Denn lebendig ist das Wort Gottes, wirksam und schärfer als jedes zweischneidige Schwert; es dringt durch bis zur Scheidung von Seele und Geist, von Gelenken und Mark; es richtet über die Regungen und Gedanken des Herzens; vor ihm bleibt kein Geschöpf verborgen, sondern alles liegt nackt und bloß vor den Augen dessen, dem wir Rechenschaft schulden. (Hebr 4,12-13)
Gottes Wort ist nicht irgendein Wort, es ist nicht wie ein Menschenwort, das gesprochen wird und wieder verhallt. Gottes Wort ist wirksam und machtvoll. Es ist schärfer als jedes Schwert und dringt durch die Grenze von Körper und Geist. Es trifft den Menschen in der Mitte seines Menschseins und fordert ihn zu einer Entscheidung heraus.
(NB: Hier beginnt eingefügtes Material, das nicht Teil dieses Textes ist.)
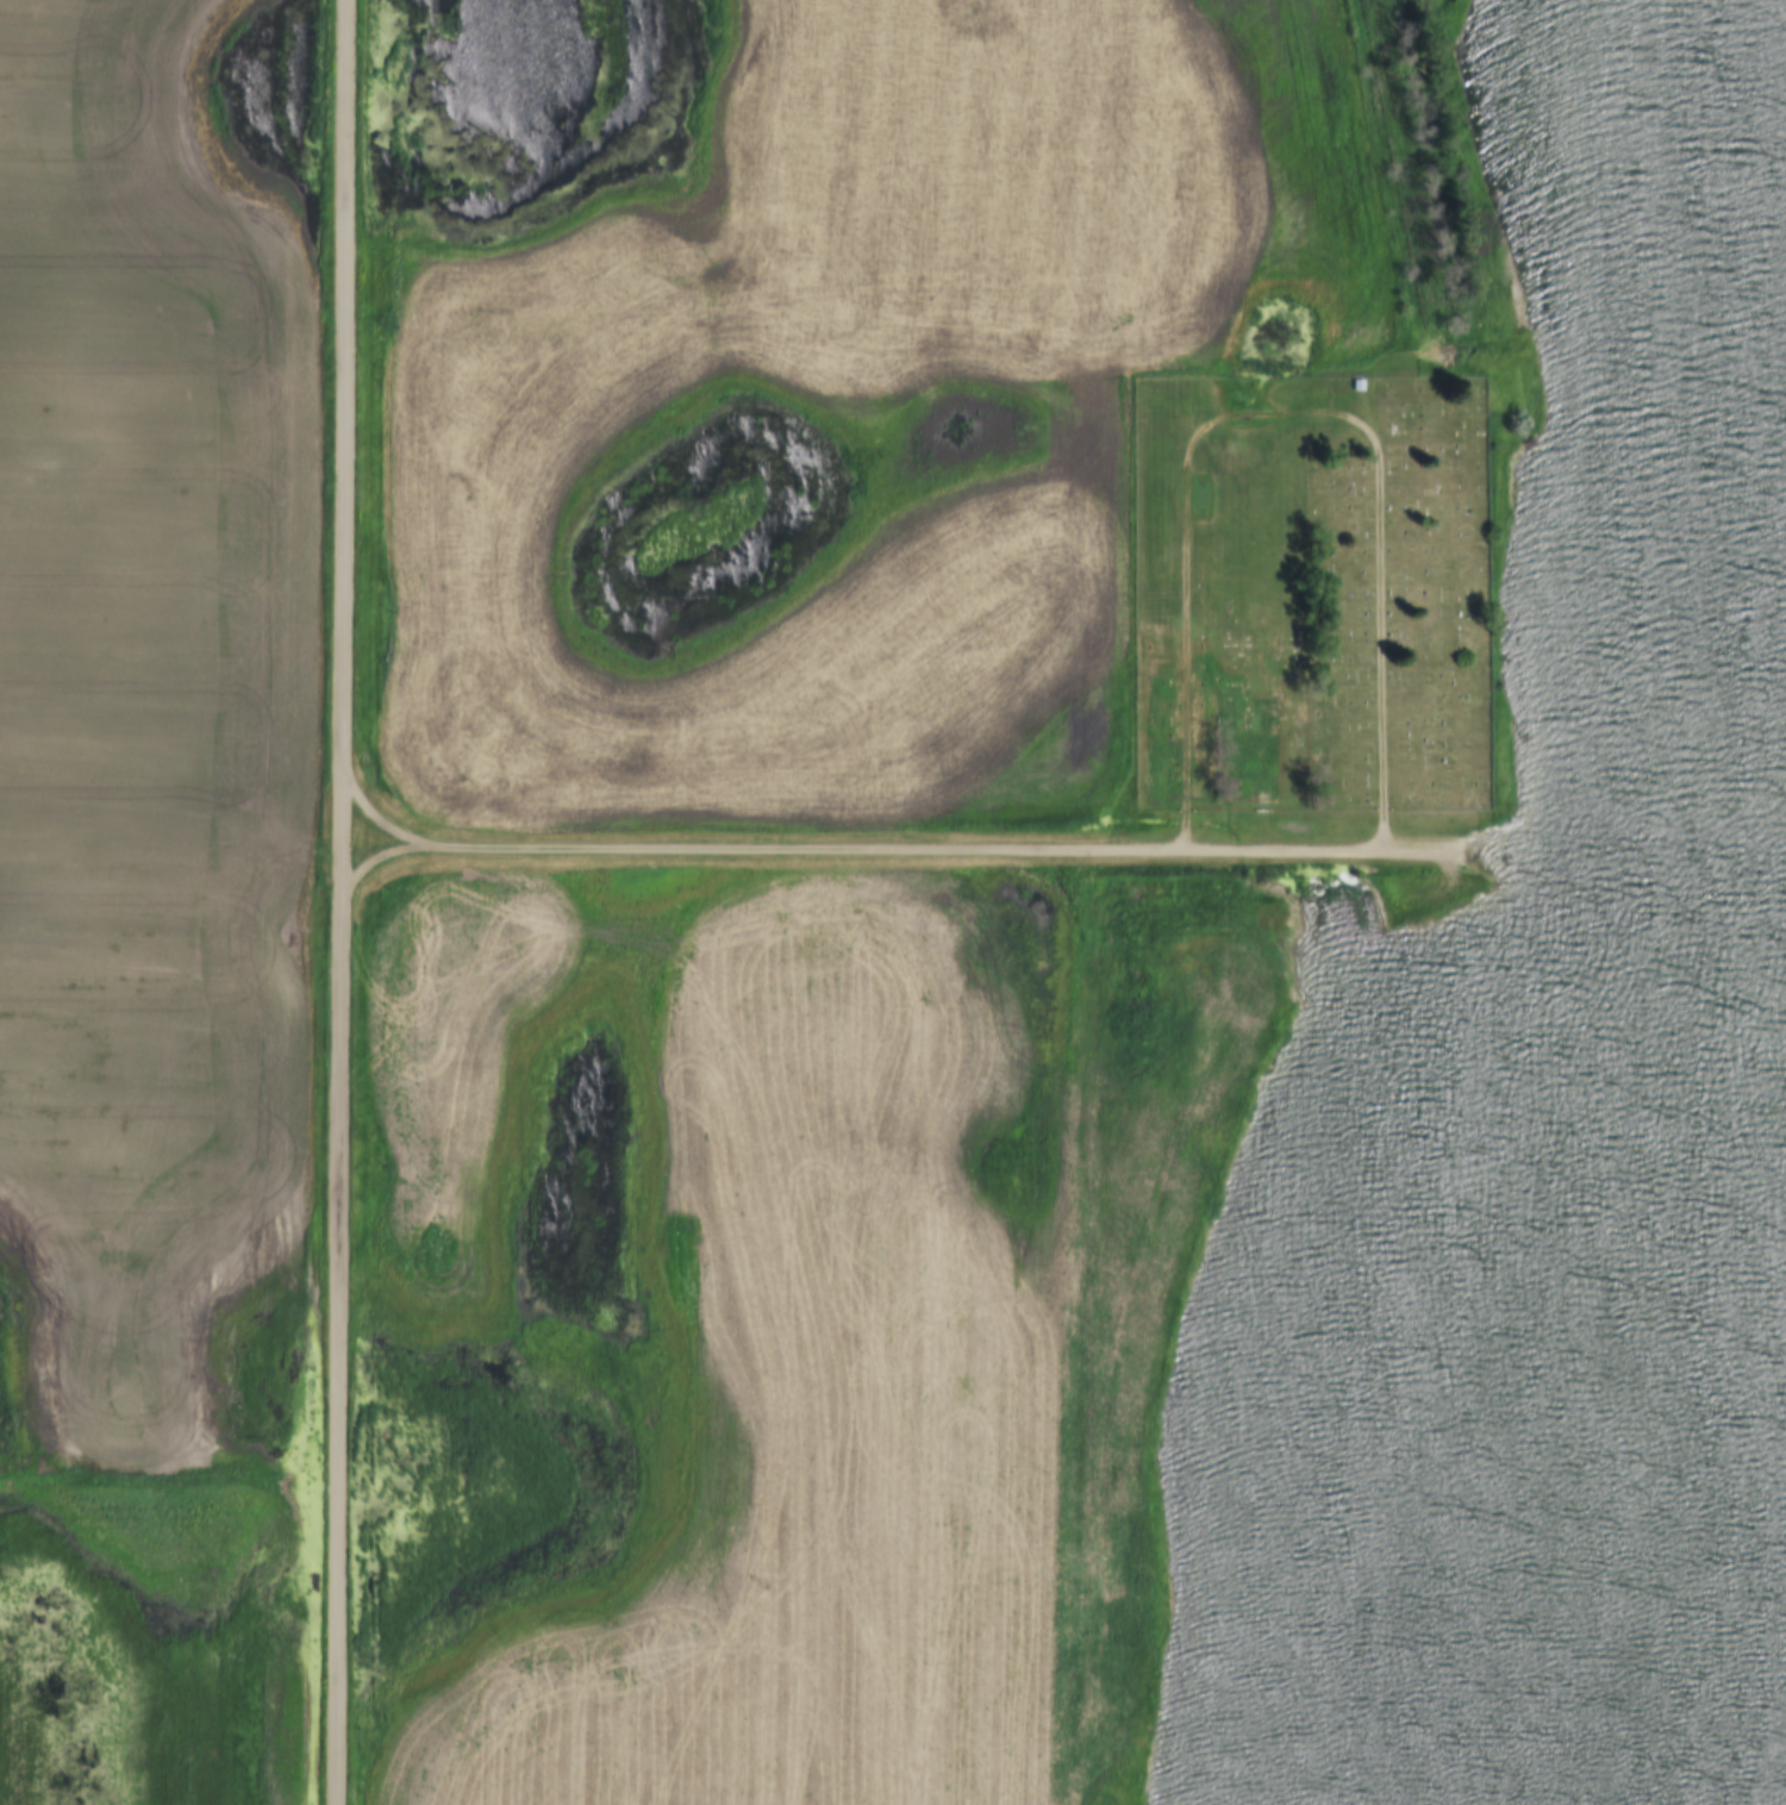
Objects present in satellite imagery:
road: (1285, 412)
road: (940, 847)
road: (337, 902)

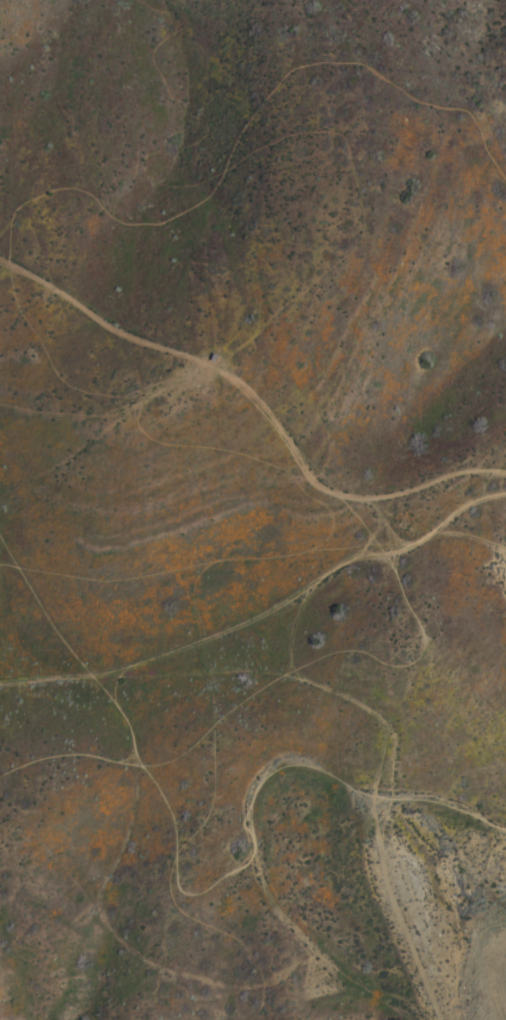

Was ist machtvoller auf der Erde zu betrachten als die Kraft eines ausbrechenden Vulkans? Mir schien dies als ansprechendes Beispiel dafür, die Macht des Wortes Gottes zu symbolisieren. Der Mensch kann die Kraft aktiver Vulkane nicht bezwingen. Er kann sich nur rechtzeitig in Sicherheit bringen, sonst verbrennt er in der Glut der heißen Lava. Auch Gottes Wort brennt im Menschen, aber es verbrennt ihn nicht. Vielmehr reinigt es den Menschen, der sich seiner Kraft aussetzt.
Wenn wir in eine Kirche gehen, erfahren wir leider nur wenig von der Kraft des Wortes. Seine Kraft wurde im Laufe der Geschichte zu bändigen versucht. Die verzehrende Glut brennt lieblich und geordnet in den Flämmchen der Altarkerzen. Gottes Wort auf Sparflamme in den immer gleichen Floskeln der Priester und Lektoren. Worte ohne Kraft, die nur selten die Herzen der Menschen treffen.
Wie können wir Gottes Wort seine Kraft zurückgeben? Versuchen wir einmal, alles was wir bisher über Gottes Wort gehört haben, beiseite zu legen, all die frommen Erklärungen, mit denen Gottes Wort schön und handlich verpackt worden ist, dass wir uns daran nicht verbrennen. Nehmen wir die Hülle weg, auch wenn sie noch so fromm und ehrfurchtgebietend erscheinen mag. Legen wir den Kern frei und dann werden wir das Feuer spüren. Je näher wir dem Kern kommen, umso heißer wird es, je mehr Hülle wir entfernen, desto wahrscheinlicher ist es, dass seine Kraft zum Ausbruch kommt.
Feuerzungen waren es, in denen der Heilige Geist an Pfingsten auf die Apostel herabgekommen ist, keine weißen Federn oder flauschige Wölkchen. Nur im Feuer liegt die Kraft, die Herzen zu verändern. Nicht umsonst wird Jesu Herz als Flamme dargestellt – oft leider etwas kitschig, aber es ist eben nicht leicht, eine geistige Wirklichkeit von solcher Kraft bildlich darzustellen. Auch viele Erklärungen bringen uns nicht weiter, da man beim Erklären leicht wieder in die Floskeln verfällt und das Feuer mehr umhüllt als es freizulegen.
Vielleicht hilft es, diesen Vers bewusst als Einstieg der täglichen Bibellektüre voranzustellen. Und Vorsicht: wenn ich die Bibel öffne, hantiere ich mit Feuer. Ihre Worte sind dazu gesprochen und aufgeschrieben, mich zu durchdringen und zu verwandeln. Ich will mich formen lassen von ihrer Kraft.